Restore a cluster - Elastic High Performance Computing - Alibaba Cloud Documentation Center

If an Elastic High Performance Computing (E-HPC) cluster or its nodes is in the Exception state, you can restore the cluster. This topic describes how to restore a cluster.

Prerequisites

The cluster restoration feature is enabled. By default, the feature is disabled. To enable it, submit a ticket.
Job data is exported.

Precautions

When you restore a cluster, take note of the following impacts:

When a cluster is being restored, the system disks of all nodes are changed. By default, new system disks are configured based on the settings that you specified when the cluster was created.
The self-managed queues in the cluster are deleted. All nodes are retained and migrated to the default queue of the cluster.
After a cluster is restored, the data on the system disks and data disks of all cluster nodes is lost. The data includes user information, job information, scheduler queue information, and configuration data of auto-scaling queues. However, the data on File Storage NAS file systems is retained.

Procedure

Log on to the E-HPC console.
In the left part of the top navigation bar, select a region.
In the left-side navigation pane, click Cluster.
On the Cluster page, select the cluster that you want to restore.
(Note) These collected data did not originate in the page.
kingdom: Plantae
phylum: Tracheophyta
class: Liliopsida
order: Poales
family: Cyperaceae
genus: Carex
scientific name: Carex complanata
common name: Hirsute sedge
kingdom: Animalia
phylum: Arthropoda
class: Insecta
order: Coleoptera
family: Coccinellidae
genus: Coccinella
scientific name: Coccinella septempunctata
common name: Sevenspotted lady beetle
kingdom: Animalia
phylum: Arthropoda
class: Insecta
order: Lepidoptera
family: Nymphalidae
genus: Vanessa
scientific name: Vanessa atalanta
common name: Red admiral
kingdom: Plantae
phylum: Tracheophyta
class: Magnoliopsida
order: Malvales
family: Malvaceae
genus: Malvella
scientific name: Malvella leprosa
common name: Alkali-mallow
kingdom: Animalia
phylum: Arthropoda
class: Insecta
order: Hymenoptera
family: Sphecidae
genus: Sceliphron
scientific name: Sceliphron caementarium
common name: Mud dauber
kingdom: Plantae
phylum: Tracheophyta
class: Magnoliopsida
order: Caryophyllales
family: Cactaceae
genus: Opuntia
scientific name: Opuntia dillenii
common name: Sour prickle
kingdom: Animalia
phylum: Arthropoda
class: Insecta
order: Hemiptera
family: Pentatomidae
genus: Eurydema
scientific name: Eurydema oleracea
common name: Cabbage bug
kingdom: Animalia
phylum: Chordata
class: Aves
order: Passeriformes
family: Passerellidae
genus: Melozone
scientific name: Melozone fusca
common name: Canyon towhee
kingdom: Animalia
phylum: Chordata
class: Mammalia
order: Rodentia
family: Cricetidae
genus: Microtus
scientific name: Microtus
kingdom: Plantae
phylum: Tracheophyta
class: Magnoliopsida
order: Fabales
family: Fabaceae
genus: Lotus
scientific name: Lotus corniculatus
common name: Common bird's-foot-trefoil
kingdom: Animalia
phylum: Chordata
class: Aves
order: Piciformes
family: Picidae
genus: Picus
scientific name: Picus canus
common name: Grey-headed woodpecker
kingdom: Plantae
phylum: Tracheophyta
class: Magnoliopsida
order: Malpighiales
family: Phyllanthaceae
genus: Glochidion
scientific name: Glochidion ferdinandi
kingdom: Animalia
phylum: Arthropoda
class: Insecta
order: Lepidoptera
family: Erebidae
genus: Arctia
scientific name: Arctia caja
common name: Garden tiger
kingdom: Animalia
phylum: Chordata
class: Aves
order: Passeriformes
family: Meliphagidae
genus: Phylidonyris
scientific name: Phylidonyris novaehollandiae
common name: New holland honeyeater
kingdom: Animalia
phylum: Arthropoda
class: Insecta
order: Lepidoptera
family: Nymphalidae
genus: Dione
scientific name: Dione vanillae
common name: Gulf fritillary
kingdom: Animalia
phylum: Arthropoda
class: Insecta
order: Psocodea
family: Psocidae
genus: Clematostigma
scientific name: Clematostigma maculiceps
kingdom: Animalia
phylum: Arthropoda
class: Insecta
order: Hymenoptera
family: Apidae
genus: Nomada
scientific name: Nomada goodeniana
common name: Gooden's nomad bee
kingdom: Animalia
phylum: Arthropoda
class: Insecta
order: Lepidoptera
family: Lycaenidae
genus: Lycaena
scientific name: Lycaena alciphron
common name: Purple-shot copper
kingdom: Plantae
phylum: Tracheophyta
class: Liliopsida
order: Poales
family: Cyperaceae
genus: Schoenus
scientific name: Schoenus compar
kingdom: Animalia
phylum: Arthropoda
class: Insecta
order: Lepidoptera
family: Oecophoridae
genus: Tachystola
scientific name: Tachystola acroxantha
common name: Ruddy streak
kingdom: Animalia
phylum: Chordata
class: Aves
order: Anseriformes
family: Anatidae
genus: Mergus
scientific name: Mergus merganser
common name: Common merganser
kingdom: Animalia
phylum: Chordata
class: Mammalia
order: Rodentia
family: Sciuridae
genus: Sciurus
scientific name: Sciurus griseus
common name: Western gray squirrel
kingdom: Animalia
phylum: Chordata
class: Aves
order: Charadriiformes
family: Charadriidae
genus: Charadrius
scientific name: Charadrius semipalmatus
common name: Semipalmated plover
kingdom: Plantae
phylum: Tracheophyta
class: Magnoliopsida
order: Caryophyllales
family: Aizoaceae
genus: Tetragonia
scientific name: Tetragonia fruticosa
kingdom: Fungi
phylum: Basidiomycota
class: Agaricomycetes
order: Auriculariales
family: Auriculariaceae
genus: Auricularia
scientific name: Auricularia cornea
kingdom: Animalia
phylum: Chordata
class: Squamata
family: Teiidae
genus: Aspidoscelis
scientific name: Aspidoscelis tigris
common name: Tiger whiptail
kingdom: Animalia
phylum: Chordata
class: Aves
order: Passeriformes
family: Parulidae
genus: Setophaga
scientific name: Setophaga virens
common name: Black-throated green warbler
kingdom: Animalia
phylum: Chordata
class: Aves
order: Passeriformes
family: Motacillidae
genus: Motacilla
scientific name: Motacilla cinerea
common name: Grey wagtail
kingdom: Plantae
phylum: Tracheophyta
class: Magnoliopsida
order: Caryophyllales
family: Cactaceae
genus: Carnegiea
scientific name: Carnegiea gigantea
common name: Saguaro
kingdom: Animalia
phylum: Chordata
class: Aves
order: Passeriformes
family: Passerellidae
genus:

Choose More > Recover.
In the dialog box that appears, specify Image Type, Image, Scheduler, and Domain Service for the cluster.
Other settings are configured based on the settings that you specified when you created the cluster.
Click OK.

Result

After the cluster is restored, the Cluster page automatically appears. You can check the status of the cluster. If the cluster is in the Uninitialized state, the cluster is being restored. If the cluster is in the Running state, the cluster has been restored.